GIVEN RECORDS:
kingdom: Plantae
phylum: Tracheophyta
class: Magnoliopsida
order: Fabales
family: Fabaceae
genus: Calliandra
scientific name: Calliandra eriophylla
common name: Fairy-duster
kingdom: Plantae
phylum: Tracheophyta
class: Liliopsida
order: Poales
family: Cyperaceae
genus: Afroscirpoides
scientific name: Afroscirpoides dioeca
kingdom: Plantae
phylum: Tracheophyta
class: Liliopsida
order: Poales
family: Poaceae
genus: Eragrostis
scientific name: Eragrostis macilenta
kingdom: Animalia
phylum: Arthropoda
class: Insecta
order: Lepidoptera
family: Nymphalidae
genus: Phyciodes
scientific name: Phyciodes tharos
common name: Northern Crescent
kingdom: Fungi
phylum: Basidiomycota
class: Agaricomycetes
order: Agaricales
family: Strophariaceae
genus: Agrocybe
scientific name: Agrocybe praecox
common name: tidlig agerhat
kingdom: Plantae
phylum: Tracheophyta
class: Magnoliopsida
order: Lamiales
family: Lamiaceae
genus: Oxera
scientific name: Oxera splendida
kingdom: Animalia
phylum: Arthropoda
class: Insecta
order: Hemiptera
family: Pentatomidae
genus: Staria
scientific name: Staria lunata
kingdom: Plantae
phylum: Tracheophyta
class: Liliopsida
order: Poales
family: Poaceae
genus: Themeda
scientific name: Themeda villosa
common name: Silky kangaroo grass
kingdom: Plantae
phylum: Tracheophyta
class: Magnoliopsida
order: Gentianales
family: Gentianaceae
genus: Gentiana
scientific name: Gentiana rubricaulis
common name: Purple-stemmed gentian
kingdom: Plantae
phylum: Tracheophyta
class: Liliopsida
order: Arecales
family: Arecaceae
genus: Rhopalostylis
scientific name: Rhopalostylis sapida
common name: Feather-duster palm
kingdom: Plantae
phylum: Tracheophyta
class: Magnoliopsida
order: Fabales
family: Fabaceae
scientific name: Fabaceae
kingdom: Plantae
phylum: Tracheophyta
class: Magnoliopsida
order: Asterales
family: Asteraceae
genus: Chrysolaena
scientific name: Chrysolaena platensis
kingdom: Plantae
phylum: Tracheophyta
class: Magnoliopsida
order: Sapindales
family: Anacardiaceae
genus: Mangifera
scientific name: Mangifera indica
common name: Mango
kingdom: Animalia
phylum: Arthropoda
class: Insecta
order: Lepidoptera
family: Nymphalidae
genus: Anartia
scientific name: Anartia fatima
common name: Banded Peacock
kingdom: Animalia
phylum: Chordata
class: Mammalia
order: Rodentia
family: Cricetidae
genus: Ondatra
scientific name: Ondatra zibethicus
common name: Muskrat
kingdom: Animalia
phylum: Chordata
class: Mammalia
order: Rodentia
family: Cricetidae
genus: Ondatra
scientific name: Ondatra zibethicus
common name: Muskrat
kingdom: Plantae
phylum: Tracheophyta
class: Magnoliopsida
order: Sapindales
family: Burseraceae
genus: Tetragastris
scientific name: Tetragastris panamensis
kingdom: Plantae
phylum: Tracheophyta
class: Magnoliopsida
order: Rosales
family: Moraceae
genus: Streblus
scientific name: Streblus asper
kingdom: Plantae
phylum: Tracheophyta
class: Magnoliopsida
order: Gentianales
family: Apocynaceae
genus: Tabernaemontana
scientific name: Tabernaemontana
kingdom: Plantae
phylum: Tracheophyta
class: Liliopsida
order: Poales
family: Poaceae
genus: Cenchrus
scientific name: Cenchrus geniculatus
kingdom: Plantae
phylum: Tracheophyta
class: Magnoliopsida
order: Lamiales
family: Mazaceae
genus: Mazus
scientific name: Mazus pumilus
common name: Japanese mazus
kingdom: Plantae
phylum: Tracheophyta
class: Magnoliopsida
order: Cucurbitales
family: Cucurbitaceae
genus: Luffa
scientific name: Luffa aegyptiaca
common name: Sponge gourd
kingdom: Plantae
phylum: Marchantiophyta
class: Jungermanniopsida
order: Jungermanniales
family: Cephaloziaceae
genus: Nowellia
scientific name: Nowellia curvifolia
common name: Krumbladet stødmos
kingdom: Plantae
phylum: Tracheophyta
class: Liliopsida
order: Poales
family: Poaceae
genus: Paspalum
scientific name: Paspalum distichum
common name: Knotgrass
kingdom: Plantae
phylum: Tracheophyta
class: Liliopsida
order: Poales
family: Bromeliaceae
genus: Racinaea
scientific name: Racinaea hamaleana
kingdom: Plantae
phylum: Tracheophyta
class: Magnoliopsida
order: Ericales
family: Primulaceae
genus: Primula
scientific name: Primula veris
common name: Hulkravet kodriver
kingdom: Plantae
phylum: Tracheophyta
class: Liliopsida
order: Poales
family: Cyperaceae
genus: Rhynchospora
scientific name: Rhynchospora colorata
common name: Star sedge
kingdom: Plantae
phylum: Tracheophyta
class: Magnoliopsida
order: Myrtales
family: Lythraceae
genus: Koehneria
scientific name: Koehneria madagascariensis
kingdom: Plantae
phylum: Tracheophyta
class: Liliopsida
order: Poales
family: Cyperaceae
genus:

WHAT IS REQUIRED:
Return every line of the entries above as a JSON list of strings, with one string per line and blank lines left out.

TASK RESPONSE:
[
  "kingdom: Plantae",
  "phylum: Tracheophyta",
  "class: Magnoliopsida",
  "order: Fabales",
  "family: Fabaceae",
  "genus: Calliandra",
  "scientific name: Calliandra eriophylla",
  "common name: Fairy-duster",
  "kingdom: Plantae",
  "phylum: Tracheophyta",
  "class: Liliopsida",
  "order: Poales",
  "family: Cyperaceae",
  "genus: Afroscirpoides",
  "scientific name: Afroscirpoides dioeca",
  "kingdom: Plantae",
  "phylum: Tracheophyta",
  "class: Liliopsida",
  "order: Poales",
  "family: Poaceae",
  "genus: Eragrostis",
  "scientific name: Eragrostis macilenta",
  "kingdom: Animalia",
  "phylum: Arthropoda",
  "class: Insecta",
  "order: Lepidoptera",
  "family: Nymphalidae",
  "genus: Phyciodes",
  "scientific name: Phyciodes tharos",
  "common name: Northern Crescent",
  "kingdom: Fungi",
  "phylum: Basidiomycota",
  "class: Agaricomycetes",
  "order: Agaricales",
  "family: Strophariaceae",
  "genus: Agrocybe",
  "scientific name: Agrocybe praecox",
  "common name: tidlig agerhat",
  "kingdom: Plantae",
  "phylum: Tracheophyta",
  "class: Magnoliopsida",
  "order: Lamiales",
  "family: Lamiaceae",
  "genus: Oxera",
  "scientific name: Oxera splendida",
  "kingdom: Animalia",
  "phylum: Arthropoda",
  "class: Insecta",
  "order: Hemiptera",
  "family: Pentatomidae",
  "genus: Staria",
  "scientific name: Staria lunata",
  "kingdom: Plantae",
  "phylum: Tracheophyta",
  "class: Liliopsida",
  "order: Poales",
  "family: Poaceae",
  "genus: Themeda",
  "scientific name: Themeda villosa",
  "common name: Silky kangaroo grass",
  "kingdom: Plantae",
  "phylum: Tracheophyta",
  "class: Magnoliopsida",
  "order: Gentianales",
  "family: Gentianaceae",
  "genus: Gentiana",
  "scientific name: Gentiana rubricaulis",
  "common name: Purple-stemmed gentian",
  "kingdom: Plantae",
  "phylum: Tracheophyta",
  "class: Liliopsida",
  "order: Arecales",
  "family: Arecaceae",
  "genus: Rhopalostylis",
  "scientific name: Rhopalostylis sapida",
  "common name: Feather-duster palm",
  "kingdom: Plantae",
  "phylum: Tracheophyta",
  "class: Magnoliopsida",
  "order: Fabales",
  "family: Fabaceae",
  "scientific name: Fabaceae",
  "kingdom: Plantae",
  "phylum: Tracheophyta",
  "class: Magnoliopsida",
  "order: Asterales",
  "family: Asteraceae",
  "genus: Chrysolaena",
  "scientific name: Chrysolaena platensis",
  "kingdom: Plantae",
  "phylum: Tracheophyta",
  "class: Magnoliopsida",
  "order: Sapindales",
  "family: Anacardiaceae",
  "genus: Mangifera",
  "scientific name: Mangifera indica",
  "common name: Mango",
  "kingdom: Animalia",
  "phylum: Arthropoda",
  "class: Insecta",
  "order: Lepidoptera",
  "family: Nymphalidae",
  "genus: Anartia",
  "scientific name: Anartia fatima",
  "common name: Banded Peacock",
  "kingdom: Animalia",
  "phylum: Chordata",
  "class: Mammalia",
  "order: Rodentia",
  "family: Cricetidae",
  "genus: Ondatra",
  "scientific name: Ondatra zibethicus",
  "common name: Muskrat",
  "kingdom: Animalia",
  "phylum: Chordata",
  "class: Mammalia",
  "order: Rodentia",
  "family: Cricetidae",
  "genus: Ondatra",
  "scientific name: Ondatra zibethicus",
  "common name: Muskrat",
  "kingdom: Plantae",
  "phylum: Tracheophyta",
  "class: Magnoliopsida",
  "order: Sapindales",
  "family: Burseraceae",
  "genus: Tetragastris",
  "scientific name: Tetragastris panamensis",
  "kingdom: Plantae",
  "phylum: Tracheophyta",
  "class: Magnoliopsida",
  "order: Rosales",
  "family: Moraceae",
  "genus: Streblus",
  "scientific name: Streblus asper",
  "kingdom: Plantae",
  "phylum: Tracheophyta",
  "class: Magnoliopsida",
  "order: Gentianales",
  "family: Apocynaceae",
  "genus: Tabernaemontana",
  "scientific name: Tabernaemontana",
  "kingdom: Plantae",
  "phylum: Tracheophyta",
  "class: Liliopsida",
  "order: Poales",
  "family: Poaceae",
  "genus: Cenchrus",
  "scientific name: Cenchrus geniculatus",
  "kingdom: Plantae",
  "phylum: Tracheophyta",
  "class: Magnoliopsida",
  "order: Lamiales",
  "family: Mazaceae",
  "genus: Mazus",
  "scientific name: Mazus pumilus",
  "common name: Japanese mazus",
  "kingdom: Plantae",
  "phylum: Tracheophyta",
  "class: Magnoliopsida",
  "order: Cucurbitales",
  "family: Cucurbitaceae",
  "genus: Luffa",
  "scientific name: Luffa aegyptiaca",
  "common name: Sponge gourd",
  "kingdom: Plantae",
  "phylum: Marchantiophyta",
  "class: Jungermanniopsida",
  "order: Jungermanniales",
  "family: Cephaloziaceae",
  "genus: Nowellia",
  "scientific name: Nowellia curvifolia",
  "common name: Krumbladet stødmos",
  "kingdom: Plantae",
  "phylum: Tracheophyta",
  "class: Liliopsida",
  "order: Poales",
  "family: Poaceae",
  "genus: Paspalum",
  "scientific name: Paspalum distichum",
  "common name: Knotgrass",
  "kingdom: Plantae",
  "phylum: Tracheophyta",
  "class: Liliopsida",
  "order: Poales",
  "family: Bromeliaceae",
  "genus: Racinaea",
  "scientific name: Racinaea hamaleana",
  "kingdom: Plantae",
  "phylum: Tracheophyta",
  "class: Magnoliopsida",
  "order: Ericales",
  "family: Primulaceae",
  "genus: Primula",
  "scientific name: Primula veris",
  "common name: Hulkravet kodriver",
  "kingdom: Plantae",
  "phylum: Tracheophyta",
  "class: Liliopsida",
  "order: Poales",
  "family: Cyperaceae",
  "genus: Rhynchospora",
  "scientific name: Rhynchospora colorata",
  "common name: Star sedge",
  "kingdom: Plantae",
  "phylum: Tracheophyta",
  "class: Magnoliopsida",
  "order: Myrtales",
  "family: Lythraceae",
  "genus: Koehneria",
  "scientific name: Koehneria madagascariensis",
  "kingdom: Plantae",
  "phylum: Tracheophyta",
  "class: Liliopsida",
  "order: Poales",
  "family: Cyperaceae",
  "genus:"
]